On May 11, 2016, the Defense of Trade Secrets Act (DTSA) was signed into law by President Obama. The DTSA was approved by both houses unanimously, in a rare bipartisan show of unity, and went into effect immediately. The DTSA is significant to business owners, as it gives a number of new avenues by which a business can protect itself from trade secret theft. However, it also places new obligations on businesses, even some that might think they don’t have “trade secrets”. This article discusses what has changed, and what employers need to know.
What is a Trade Secret?
At its most fundamental, a trade secret is information which has value. Many businesses are actually not aware that they DO have trade secrets, or that they SHOULD.
A trade secret can take many forms. It can be a secret component, not patented and hidden. It can be a secret ingredient. It can be a method of manufacturing something or a process for making it. It can be a business method or strategy. It can be a folder or a presentation that says “Confidential”. In fact, many small business owners, such as sales businesses and service industries, do not realize that a trade secret can even be something as seemingly straight forward as a client list. If it is not widely known, and it has value, it MAY be a trade secret.
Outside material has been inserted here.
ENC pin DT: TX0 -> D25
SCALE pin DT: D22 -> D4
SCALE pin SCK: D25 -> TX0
Imagine something which you worked to build and develop, something that you carefully train your employees on. Imagine something which is of value to you and your business, and something that creates financial value to a business. It may be direct economic value, or it might create a market advantage. Imagine your business’ “secret sauce”.
If you have anything like this in your business, it is not publicly known, and it has value, then you should be protecting it. If you follow the right steps, it may be a trade secret.
What is the DTSA?
Put in legal terms, the DTSA has provided a federal cause of action and potential remedies in the event of a trade secret being misappropriated. In regular terms, the DTSA is a new Federal law which gives you new ways to fight having your trade secrets stolen. Powerful new ways.
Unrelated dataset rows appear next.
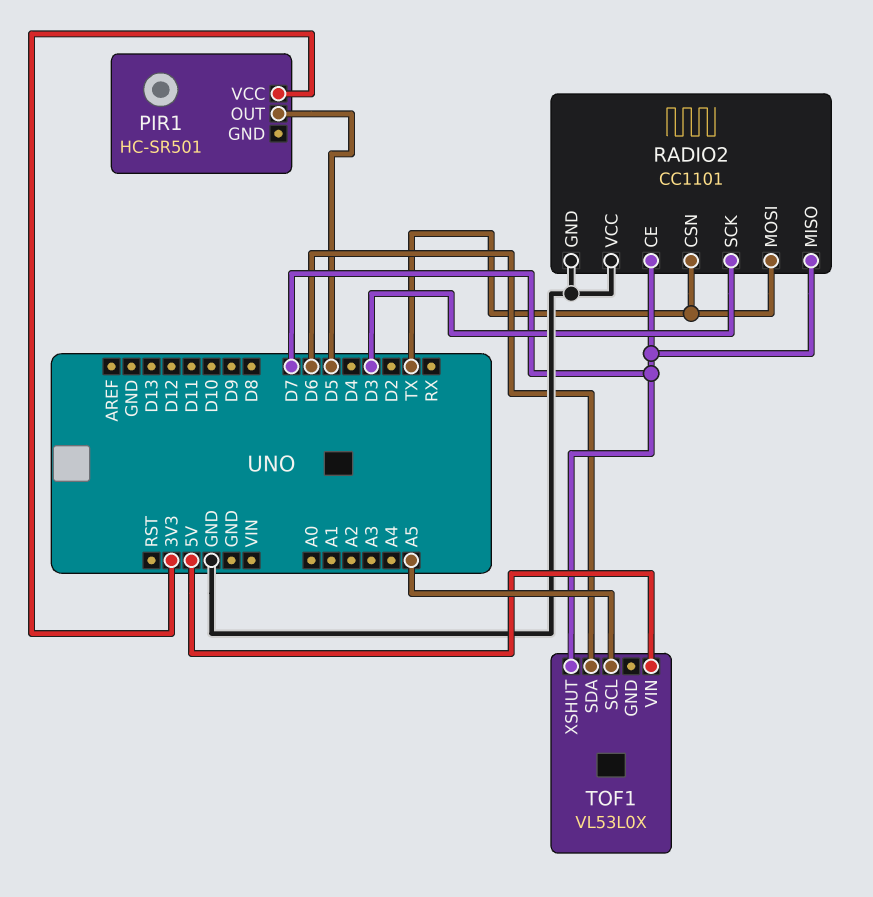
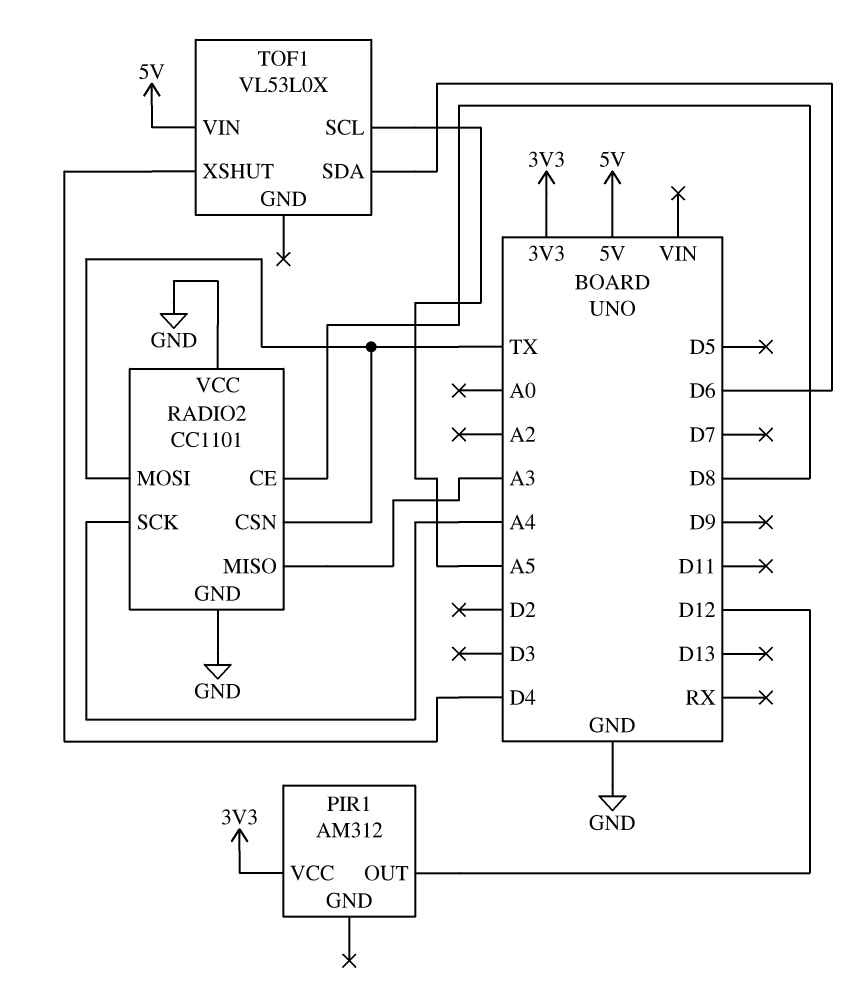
PIR1: HC-SR501 -> AM312
PIR1 pin OUT: D5 -> D12
RADIO2 pin CE: D7 -> D8
RADIO2 pin MISO: D7 -> A3
RADIO2 pin SCK: D3 -> A4
TOF1 pin XSHUT: D7 -> D4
Previously, if you were the victim of trade secret theft, your only legal option was to follow your particular state’s trade secret laws (with some specific exceptions). State laws can vary significantly and tend to be very limited in steps that you can take.
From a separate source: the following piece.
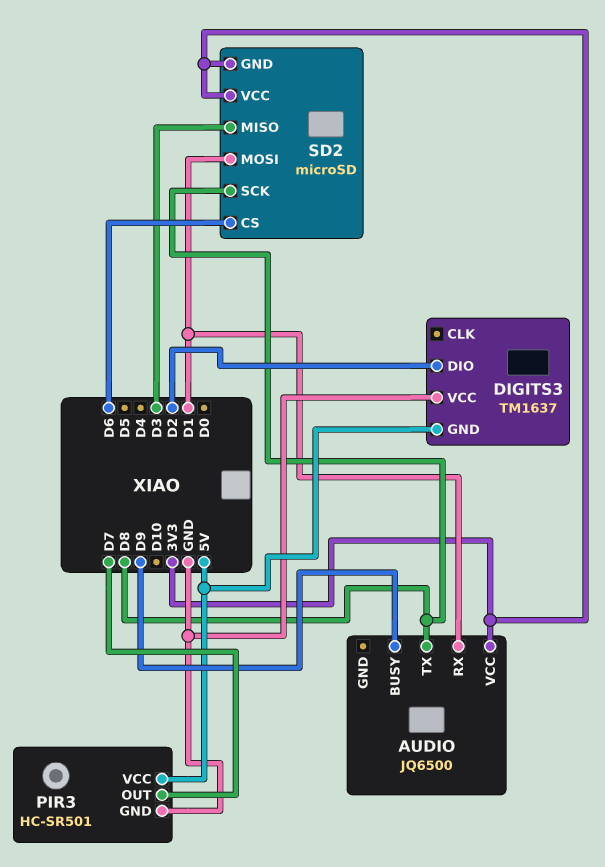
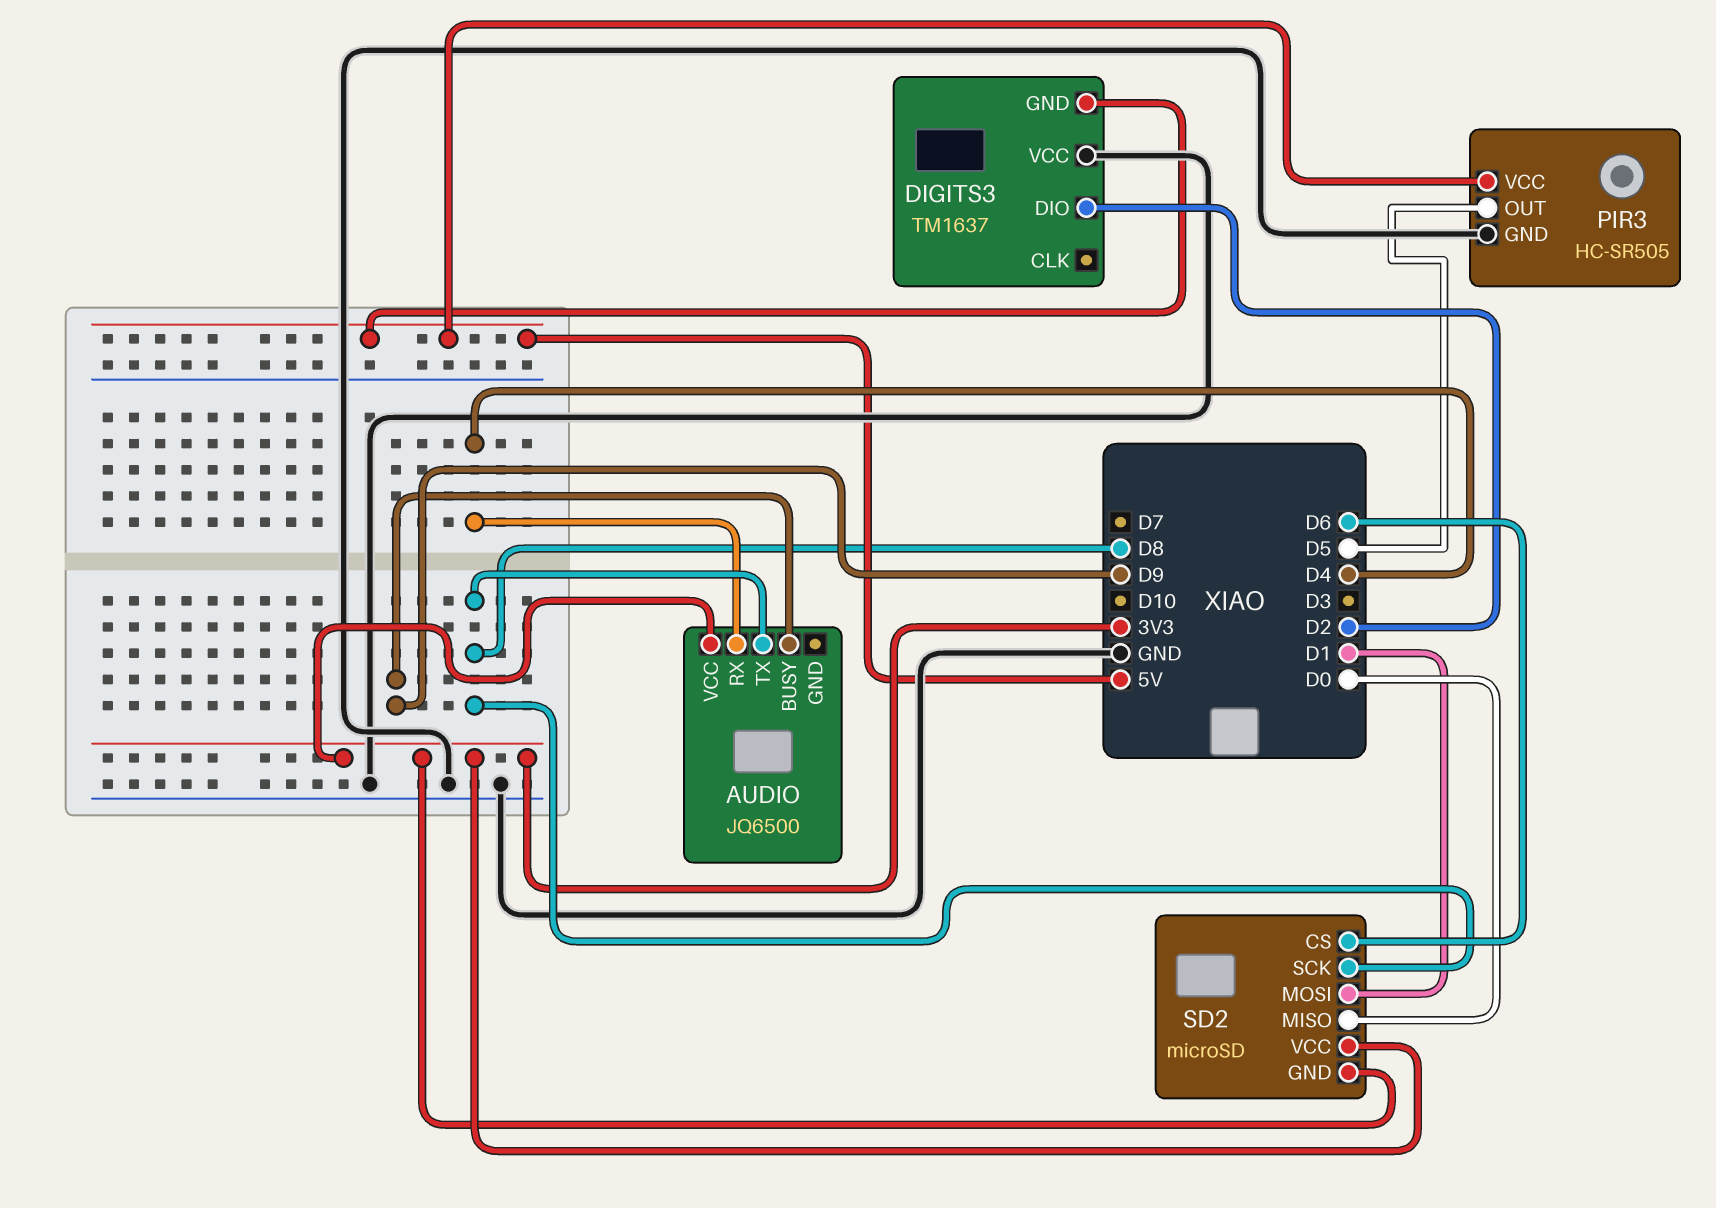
AUDIO pin RX: D1 -> D4
PIR3: HC-SR501 -> HC-SR505
PIR3 pin OUT: D7 -> D5
SD2 pin MISO: D3 -> D0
You can still bring your case to state court. However, now you can ALSO use the DTSA in Federal court, no matter where you are.
The DTSA also offers some new remedies. Remedies may be damages (money), and can now include your court costs and your attorney’s fees. Remedies can also be ways of stopping whoever took your trade secrets from using them, immediately. You can use the DTSA to stop the other side from using your trade secrets, but now you can even impound anything that contains (or may contain) those secrets. This is brand new, and has yes to be put to the test, but it can include files, laptops, hard drives, and even servers that may contain the information.
It is worth noting that the DTSA also has its own definitions for key terms that differ from state laws. Typically, when in state court, a trade secret is considered anything which has economic value to YOU, was not publicly known, and was protected through reasonable means. When bringing a federal case, under the DTSA, a trade secret now is anything where a) the owner has taken reasonable measure to keep the information a secret, and b) the information derives independent economic value, actual or potential, from not being generally known to the public. This means that you do not necessarily need to prove that the information IS valuable, but only that is COULD POTENTIALLY BE valuable.
YOUR New Obligations!
Unlike previously, ALL EMPLOYERS who have any sort of trade secret information, or think they may potentially have such information, are REQUIRED to update their employee contracts for new employees IMMEDIATELY. The contract now need to specify that employees are allowed to disclose information without fear of repercussions if it is to a government agent when the employee believes that they have a legal obligation to do so. This includes when they think your business may be doing something wrong. This “whistle blower” update to contracts is the price you pay for a lot of new ways to protect your business and your valuable work and investments.
The DTSA offers employers a number of very powerful new options in protecting their trade secrets. I urge all employers to consider their business and review whether they may have information or methods of value that should be protected by trade secrets. If so, seek intellectual property legal counsel to make sure that they have the proper protections in place, and to update their employee contracts accordingly, and in line with the DTSA, as soon as possible. Many attorneys offer a free consultation, so you have no reason not to immediately follow this new law and protect your business.